Cup with Handle

cup with handle
This pattern takes time to develop.
The Cup with Handle pattern shows the corrective action after a powerful price advance, precedes most major price moves, and reveals the optimum time to buy in a bull market.

Generally, a digital asset must have had a powerful uptrend of at least 30% and during some 2 to 4 months, before it then goes through this minor correction – the Cup with Handle. The asset will sell off into the correction in a downward fashion for maybe 15 to 35 percent off the old high point. The time factor for the development of the Cup is generally anywhere from 7 to 12 weeks depending on the overall market condition.

As the asset comes up to test the old highs, the asset will incur selling pressure by the people who bought at or near the old high. This selling pressure will make the price drift in a sideways fashion with a bias to the downside for about 5 days to 3 weeks. This part of the pattern forms in the top half of the Cup (base) and is called the Handle.

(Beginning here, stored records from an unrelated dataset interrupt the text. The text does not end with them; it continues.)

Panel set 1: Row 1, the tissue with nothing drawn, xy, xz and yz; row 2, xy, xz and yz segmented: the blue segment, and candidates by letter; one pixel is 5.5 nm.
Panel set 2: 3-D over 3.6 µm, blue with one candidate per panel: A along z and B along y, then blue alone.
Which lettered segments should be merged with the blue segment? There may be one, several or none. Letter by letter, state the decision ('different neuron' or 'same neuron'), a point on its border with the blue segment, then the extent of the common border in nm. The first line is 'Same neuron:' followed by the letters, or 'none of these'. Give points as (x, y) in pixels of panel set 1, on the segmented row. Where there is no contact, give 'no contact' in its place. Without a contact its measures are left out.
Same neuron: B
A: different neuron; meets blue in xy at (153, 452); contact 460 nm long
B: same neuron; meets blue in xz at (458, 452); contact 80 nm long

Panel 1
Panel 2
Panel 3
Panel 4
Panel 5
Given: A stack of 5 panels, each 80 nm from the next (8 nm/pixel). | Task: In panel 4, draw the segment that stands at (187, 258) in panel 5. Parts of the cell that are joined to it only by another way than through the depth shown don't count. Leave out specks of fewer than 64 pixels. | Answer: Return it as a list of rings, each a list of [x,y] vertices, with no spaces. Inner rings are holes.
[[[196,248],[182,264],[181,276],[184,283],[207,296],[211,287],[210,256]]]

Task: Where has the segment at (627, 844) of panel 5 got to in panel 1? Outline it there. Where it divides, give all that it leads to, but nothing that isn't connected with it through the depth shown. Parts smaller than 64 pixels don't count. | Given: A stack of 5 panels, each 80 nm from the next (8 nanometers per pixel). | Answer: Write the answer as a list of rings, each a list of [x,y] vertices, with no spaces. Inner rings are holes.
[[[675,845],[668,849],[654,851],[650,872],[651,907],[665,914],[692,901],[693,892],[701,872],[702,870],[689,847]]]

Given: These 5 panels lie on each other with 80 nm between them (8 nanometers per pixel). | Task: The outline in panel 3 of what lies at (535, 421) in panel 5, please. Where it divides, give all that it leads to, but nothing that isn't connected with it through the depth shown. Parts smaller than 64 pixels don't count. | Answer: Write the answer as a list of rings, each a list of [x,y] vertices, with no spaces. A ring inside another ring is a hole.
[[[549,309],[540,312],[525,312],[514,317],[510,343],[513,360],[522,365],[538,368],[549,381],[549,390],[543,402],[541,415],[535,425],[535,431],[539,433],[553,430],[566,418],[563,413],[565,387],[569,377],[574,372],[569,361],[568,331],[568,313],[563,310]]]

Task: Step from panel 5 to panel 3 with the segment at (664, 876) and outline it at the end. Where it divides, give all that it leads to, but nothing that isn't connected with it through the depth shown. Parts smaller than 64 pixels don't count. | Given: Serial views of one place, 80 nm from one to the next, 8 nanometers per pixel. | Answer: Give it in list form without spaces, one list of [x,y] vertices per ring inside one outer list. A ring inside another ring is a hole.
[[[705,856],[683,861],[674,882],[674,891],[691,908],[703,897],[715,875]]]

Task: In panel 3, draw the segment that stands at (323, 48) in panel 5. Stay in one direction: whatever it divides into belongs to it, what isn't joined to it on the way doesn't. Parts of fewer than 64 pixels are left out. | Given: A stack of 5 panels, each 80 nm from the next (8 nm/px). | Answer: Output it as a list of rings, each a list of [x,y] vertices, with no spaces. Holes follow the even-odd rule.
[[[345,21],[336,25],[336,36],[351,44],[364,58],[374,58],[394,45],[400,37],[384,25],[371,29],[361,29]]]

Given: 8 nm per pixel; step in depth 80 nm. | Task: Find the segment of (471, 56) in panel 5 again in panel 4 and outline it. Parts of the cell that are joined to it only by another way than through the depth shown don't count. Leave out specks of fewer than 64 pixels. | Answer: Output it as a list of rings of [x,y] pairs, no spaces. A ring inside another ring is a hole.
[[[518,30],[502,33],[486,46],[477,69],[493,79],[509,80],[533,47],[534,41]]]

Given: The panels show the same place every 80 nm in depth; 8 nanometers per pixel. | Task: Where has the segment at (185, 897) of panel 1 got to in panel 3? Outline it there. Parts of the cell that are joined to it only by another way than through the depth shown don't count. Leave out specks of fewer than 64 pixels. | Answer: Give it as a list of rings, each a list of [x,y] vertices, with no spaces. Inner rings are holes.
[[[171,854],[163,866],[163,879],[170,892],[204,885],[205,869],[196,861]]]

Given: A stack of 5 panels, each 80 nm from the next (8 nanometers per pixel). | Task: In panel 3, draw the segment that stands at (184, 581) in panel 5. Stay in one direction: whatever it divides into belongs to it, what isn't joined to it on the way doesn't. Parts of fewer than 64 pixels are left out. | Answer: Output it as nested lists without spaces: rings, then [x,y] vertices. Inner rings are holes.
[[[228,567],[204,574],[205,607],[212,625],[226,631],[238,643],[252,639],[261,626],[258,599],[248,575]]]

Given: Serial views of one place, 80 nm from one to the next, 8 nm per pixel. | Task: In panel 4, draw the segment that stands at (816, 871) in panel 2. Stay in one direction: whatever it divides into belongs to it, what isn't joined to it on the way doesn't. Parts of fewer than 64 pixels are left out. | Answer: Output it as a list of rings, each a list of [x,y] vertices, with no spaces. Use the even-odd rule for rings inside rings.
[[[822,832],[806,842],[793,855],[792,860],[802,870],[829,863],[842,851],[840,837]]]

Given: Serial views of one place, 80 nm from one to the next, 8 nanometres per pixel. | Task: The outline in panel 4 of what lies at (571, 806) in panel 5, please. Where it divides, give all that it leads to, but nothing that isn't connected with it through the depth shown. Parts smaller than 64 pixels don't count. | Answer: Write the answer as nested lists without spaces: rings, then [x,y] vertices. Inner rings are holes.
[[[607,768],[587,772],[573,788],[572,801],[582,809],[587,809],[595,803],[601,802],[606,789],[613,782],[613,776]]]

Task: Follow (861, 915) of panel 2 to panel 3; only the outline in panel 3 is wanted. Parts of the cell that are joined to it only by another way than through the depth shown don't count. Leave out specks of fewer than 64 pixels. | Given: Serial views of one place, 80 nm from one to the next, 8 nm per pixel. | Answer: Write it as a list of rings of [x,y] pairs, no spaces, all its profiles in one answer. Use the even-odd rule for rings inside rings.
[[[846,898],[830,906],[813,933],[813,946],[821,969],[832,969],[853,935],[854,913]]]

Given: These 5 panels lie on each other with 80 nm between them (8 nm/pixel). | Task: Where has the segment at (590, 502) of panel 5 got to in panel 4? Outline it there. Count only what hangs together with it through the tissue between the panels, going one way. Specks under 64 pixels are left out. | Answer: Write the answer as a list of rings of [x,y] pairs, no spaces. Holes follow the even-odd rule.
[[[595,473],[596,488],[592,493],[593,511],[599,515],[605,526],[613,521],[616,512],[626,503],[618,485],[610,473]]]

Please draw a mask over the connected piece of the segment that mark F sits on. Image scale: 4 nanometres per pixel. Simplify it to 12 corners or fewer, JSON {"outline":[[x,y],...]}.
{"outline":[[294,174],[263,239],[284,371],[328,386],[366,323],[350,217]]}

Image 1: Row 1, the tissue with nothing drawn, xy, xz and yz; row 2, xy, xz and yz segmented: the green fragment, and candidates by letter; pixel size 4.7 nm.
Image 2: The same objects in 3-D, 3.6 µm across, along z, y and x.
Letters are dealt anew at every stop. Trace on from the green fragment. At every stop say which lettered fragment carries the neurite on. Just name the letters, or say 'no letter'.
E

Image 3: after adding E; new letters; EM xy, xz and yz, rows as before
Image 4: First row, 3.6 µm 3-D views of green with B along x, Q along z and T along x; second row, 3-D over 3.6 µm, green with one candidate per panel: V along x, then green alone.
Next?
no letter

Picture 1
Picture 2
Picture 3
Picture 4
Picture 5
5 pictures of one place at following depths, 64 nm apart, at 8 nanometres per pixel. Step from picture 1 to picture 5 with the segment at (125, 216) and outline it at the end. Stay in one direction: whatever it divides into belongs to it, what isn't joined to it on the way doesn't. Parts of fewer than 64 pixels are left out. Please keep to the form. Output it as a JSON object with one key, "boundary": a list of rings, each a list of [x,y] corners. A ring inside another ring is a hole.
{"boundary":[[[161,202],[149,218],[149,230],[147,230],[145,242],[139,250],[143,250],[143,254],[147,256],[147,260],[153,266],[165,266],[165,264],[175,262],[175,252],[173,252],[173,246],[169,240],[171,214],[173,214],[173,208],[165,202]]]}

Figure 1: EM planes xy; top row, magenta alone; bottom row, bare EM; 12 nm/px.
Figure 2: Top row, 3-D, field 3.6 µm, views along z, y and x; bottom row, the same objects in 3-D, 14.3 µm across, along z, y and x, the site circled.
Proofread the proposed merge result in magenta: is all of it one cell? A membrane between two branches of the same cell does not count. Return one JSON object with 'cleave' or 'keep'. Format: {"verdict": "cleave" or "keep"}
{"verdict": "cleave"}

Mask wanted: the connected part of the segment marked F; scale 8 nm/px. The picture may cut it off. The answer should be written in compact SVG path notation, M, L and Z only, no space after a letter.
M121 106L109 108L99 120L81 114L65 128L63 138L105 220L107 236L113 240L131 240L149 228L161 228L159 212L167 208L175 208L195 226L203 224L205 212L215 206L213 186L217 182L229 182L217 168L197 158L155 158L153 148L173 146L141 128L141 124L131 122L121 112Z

The correction depth in the Handle is generally not more than 15%. A handle that is any lower is generally of a defective asset and contains higher risk for failure. Volume should dry up a bit, that is individual investors (bears, sellers) are getting out but not necessarily institutional investors (which would make volume spike). That will make it easier for a resistance breakout to occur.

The time to buy the digital asset is as it emerges into new highs during the potential breakout and above the old high point set with the right top of the Cup (high point of the Handle). Volume should surge by 50% during breakout, testifying that big investors fueling the move.

The Cup with Handle pattern is one of the best and most reliable formations to look for. However, it is important to note that this formation works more reliable at the beginning of an overall market’s fresh bull run (after a major correction has ended), and not at the end of a major market advance.

One can see the Cup with Handle pattern on a weekly chart, and perhaps more clearly on a daily chart. On a daily candlestick chart, a shorter moving average can also be helpful to identify this pattern.